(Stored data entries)

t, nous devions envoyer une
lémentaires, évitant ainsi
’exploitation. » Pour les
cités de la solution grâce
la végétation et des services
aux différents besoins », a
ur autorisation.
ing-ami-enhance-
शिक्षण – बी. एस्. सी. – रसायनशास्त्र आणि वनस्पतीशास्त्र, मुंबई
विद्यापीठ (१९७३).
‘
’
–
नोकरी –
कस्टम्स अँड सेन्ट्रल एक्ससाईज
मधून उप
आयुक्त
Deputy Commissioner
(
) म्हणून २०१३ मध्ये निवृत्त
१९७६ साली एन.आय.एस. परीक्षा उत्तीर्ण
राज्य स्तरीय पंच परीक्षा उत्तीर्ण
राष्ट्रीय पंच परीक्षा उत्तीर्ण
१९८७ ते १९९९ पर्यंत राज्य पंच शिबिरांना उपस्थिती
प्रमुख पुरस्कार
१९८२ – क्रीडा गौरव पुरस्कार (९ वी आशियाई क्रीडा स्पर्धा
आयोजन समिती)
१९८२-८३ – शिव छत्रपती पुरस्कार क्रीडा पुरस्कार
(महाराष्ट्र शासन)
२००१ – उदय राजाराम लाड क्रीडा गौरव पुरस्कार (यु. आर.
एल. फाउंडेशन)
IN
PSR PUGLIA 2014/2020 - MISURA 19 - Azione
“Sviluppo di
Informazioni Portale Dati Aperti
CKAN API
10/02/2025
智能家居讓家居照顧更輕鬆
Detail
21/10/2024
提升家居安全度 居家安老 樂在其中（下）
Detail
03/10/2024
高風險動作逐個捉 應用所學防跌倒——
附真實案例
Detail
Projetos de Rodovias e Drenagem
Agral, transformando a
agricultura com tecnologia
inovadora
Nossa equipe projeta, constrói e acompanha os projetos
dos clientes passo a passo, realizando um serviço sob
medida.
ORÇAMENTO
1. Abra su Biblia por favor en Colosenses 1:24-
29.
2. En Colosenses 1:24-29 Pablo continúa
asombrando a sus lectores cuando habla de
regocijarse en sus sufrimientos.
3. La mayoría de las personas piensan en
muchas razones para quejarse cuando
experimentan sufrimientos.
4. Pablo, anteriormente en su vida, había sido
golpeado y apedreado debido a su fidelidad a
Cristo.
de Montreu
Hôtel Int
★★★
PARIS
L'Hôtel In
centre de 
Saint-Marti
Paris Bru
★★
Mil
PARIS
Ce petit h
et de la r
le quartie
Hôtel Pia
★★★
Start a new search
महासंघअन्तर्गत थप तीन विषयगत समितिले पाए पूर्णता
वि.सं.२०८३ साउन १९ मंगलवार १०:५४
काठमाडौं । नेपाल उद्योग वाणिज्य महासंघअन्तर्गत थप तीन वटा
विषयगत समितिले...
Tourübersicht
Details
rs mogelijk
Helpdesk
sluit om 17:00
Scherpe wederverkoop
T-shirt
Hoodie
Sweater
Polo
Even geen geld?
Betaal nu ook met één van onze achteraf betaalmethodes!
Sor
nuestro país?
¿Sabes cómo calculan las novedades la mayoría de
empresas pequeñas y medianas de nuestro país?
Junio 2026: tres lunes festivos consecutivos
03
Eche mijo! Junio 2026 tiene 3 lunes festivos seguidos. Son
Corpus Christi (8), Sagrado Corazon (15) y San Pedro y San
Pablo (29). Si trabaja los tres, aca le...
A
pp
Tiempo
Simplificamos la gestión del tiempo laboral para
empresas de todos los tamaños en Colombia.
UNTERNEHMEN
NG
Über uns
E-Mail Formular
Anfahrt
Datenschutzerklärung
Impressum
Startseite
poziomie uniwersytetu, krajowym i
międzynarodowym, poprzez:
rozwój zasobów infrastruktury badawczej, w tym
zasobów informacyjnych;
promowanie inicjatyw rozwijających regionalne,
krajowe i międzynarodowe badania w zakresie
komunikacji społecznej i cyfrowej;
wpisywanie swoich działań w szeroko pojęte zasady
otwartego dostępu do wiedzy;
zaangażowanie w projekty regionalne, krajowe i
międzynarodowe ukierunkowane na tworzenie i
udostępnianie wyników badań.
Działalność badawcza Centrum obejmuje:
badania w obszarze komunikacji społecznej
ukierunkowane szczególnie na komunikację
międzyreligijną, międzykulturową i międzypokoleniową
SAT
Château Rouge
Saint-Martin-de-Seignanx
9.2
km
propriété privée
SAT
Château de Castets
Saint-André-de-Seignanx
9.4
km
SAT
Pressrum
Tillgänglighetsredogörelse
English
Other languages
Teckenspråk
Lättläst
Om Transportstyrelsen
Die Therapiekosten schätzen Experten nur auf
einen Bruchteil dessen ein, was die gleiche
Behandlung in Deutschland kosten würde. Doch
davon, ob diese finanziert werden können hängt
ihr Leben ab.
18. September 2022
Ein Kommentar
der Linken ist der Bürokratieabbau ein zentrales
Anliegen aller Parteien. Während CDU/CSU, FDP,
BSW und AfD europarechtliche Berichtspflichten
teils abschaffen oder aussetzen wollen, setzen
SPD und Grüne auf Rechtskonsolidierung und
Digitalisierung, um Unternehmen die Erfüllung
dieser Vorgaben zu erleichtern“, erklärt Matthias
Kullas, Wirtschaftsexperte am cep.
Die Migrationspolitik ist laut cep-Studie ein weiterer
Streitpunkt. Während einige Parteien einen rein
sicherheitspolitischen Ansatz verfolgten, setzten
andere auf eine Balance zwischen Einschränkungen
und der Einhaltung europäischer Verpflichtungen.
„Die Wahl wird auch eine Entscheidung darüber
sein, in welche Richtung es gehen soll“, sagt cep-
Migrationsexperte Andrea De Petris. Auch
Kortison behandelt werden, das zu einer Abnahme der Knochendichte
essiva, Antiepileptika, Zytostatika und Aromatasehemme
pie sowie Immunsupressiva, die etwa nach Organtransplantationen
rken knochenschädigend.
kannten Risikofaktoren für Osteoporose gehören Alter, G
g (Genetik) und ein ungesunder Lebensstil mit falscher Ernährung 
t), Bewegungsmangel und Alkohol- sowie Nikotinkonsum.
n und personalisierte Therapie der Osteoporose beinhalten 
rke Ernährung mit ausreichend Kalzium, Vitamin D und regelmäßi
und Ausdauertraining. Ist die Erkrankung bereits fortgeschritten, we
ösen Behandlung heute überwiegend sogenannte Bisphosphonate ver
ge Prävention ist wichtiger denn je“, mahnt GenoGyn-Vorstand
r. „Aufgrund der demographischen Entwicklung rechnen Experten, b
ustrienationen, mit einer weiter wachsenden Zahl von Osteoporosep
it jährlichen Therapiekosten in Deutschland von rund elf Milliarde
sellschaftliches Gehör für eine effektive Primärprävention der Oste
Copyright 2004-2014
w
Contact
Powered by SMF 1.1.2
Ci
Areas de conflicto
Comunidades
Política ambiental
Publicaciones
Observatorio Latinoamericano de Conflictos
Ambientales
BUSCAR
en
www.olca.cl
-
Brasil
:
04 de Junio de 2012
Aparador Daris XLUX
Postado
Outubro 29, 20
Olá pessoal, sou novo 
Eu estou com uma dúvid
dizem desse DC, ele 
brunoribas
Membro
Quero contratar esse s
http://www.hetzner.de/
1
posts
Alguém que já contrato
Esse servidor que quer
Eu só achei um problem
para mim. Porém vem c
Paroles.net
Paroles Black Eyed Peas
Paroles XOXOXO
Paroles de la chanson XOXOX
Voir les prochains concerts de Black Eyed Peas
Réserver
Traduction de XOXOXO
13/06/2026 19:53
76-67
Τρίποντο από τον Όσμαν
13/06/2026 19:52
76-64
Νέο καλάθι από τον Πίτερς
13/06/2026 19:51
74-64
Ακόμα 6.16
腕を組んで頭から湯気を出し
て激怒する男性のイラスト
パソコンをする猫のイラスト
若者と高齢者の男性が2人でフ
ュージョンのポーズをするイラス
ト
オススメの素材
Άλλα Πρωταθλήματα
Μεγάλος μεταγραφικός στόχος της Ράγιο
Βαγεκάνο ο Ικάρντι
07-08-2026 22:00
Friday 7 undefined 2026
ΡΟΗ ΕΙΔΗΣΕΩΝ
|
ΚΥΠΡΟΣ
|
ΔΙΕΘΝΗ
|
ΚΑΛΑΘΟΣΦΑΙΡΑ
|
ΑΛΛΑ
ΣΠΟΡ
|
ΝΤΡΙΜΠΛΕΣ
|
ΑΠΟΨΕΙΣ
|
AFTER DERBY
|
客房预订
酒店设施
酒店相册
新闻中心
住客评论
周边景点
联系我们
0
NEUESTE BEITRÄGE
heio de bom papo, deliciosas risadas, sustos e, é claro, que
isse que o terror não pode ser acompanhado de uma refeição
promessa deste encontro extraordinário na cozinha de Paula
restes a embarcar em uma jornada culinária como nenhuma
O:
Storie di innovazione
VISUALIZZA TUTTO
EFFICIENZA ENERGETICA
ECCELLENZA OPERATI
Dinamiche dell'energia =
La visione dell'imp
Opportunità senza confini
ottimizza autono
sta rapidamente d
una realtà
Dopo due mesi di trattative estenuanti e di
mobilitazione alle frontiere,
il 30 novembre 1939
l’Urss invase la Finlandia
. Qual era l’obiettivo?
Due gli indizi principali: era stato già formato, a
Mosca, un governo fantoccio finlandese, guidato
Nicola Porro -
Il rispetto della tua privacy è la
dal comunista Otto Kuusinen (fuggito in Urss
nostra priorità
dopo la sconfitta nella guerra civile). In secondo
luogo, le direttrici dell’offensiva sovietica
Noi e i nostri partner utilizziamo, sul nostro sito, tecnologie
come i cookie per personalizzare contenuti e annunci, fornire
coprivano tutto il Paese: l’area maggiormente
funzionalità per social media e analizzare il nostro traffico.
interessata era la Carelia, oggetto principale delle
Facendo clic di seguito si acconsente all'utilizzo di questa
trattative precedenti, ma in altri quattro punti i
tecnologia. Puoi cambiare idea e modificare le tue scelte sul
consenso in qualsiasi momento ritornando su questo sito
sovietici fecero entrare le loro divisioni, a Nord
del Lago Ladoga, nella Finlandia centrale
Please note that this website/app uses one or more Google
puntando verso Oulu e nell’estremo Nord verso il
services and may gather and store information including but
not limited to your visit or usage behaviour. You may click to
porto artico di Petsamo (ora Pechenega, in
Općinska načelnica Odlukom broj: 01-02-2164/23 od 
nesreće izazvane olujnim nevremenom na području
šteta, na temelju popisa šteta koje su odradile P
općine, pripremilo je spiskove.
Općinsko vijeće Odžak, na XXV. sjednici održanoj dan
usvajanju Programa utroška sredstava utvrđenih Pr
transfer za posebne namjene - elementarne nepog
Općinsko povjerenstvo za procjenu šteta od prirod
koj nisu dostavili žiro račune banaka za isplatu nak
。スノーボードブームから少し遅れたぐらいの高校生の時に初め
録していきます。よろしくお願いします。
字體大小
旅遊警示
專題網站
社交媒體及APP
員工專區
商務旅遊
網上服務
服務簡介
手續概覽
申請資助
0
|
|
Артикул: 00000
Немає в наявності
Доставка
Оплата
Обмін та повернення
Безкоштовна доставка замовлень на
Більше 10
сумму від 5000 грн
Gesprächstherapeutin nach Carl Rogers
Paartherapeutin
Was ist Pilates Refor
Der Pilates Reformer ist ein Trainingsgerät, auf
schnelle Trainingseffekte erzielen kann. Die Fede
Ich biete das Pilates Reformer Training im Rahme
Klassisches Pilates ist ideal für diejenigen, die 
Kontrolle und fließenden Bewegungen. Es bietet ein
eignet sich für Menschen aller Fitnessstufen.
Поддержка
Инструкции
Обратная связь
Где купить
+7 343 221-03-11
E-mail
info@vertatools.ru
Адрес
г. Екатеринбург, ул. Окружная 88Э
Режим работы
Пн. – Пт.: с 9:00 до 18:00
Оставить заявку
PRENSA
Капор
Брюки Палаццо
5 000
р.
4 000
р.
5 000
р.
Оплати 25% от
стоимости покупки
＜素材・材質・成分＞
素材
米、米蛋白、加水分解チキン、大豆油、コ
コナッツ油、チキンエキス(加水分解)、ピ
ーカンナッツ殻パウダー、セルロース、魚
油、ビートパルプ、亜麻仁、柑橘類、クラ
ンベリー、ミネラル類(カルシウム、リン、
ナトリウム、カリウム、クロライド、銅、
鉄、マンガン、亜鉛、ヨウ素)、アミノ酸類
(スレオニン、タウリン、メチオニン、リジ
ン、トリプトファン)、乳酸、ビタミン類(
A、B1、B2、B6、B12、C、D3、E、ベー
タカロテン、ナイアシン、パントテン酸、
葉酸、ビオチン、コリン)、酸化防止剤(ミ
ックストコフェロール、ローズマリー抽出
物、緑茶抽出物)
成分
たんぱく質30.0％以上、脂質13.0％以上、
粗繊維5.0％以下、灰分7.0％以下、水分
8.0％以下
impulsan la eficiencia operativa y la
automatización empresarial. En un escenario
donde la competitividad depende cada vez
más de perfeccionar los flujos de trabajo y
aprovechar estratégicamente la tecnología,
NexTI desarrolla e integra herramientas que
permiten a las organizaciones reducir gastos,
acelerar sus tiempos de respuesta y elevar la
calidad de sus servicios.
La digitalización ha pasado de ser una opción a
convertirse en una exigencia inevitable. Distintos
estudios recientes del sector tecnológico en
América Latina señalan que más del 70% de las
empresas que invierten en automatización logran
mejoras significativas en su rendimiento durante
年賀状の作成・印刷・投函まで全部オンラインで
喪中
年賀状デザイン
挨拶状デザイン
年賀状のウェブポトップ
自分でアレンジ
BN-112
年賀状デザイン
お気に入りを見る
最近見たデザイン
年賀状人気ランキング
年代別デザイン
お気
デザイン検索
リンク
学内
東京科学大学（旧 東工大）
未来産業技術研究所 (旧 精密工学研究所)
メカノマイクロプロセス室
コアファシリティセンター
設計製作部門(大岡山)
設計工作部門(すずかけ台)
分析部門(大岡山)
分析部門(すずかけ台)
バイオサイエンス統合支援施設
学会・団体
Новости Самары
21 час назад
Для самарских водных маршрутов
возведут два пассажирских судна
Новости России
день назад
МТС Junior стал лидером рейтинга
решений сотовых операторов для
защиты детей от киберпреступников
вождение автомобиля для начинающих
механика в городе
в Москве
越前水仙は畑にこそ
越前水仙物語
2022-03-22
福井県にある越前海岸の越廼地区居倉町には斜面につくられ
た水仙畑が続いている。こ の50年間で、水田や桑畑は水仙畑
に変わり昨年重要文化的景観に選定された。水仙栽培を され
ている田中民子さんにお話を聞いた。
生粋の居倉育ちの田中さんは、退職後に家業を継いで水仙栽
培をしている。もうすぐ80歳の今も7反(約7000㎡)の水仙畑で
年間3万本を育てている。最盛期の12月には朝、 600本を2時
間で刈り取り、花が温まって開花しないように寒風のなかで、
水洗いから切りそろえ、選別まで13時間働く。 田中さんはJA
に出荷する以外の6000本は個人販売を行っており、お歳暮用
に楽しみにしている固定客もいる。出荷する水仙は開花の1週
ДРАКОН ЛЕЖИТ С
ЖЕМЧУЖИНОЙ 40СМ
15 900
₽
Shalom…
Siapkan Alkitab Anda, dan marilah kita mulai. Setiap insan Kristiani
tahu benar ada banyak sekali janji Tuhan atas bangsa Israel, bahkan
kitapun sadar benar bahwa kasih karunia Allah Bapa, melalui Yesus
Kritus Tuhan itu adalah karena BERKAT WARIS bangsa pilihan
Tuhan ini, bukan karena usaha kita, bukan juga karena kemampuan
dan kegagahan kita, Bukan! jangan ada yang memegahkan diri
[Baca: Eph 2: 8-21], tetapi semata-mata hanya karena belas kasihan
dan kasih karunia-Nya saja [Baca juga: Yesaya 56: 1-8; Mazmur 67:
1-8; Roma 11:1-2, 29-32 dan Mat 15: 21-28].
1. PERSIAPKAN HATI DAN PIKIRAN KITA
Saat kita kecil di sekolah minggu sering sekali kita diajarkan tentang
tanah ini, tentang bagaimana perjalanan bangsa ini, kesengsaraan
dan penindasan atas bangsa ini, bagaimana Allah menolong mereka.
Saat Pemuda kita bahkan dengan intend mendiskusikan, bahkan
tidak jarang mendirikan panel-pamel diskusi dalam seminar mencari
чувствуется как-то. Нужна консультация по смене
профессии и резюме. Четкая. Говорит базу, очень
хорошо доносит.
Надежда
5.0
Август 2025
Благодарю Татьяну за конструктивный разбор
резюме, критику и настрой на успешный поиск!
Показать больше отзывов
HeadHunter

• **ASSIGNMENT**
Once you find the line with "未来産業技術研究所 (旧 精密工学研究所)" above, print it and every line after it up to and including the line with "решений сотовых операторов для", exactly as written and nothing else.

• **RESPONSE TO THIS EXERCISE**
未来産業技術研究所 (旧 精密工学研究所)
メカノマイクロプロセス室
コアファシリティセンター
設計製作部門(大岡山)
設計工作部門(すずかけ台)
分析部門(大岡山)
分析部門(すずかけ台)
バイオサイエンス統合支援施設
学会・団体
Новости Самары
21 час назад
Для самарских водных маршрутов
возведут два пассажирских судна
Новости России
день назад
МТС Junior стал лидером рейтинга
решений сотовых операторов для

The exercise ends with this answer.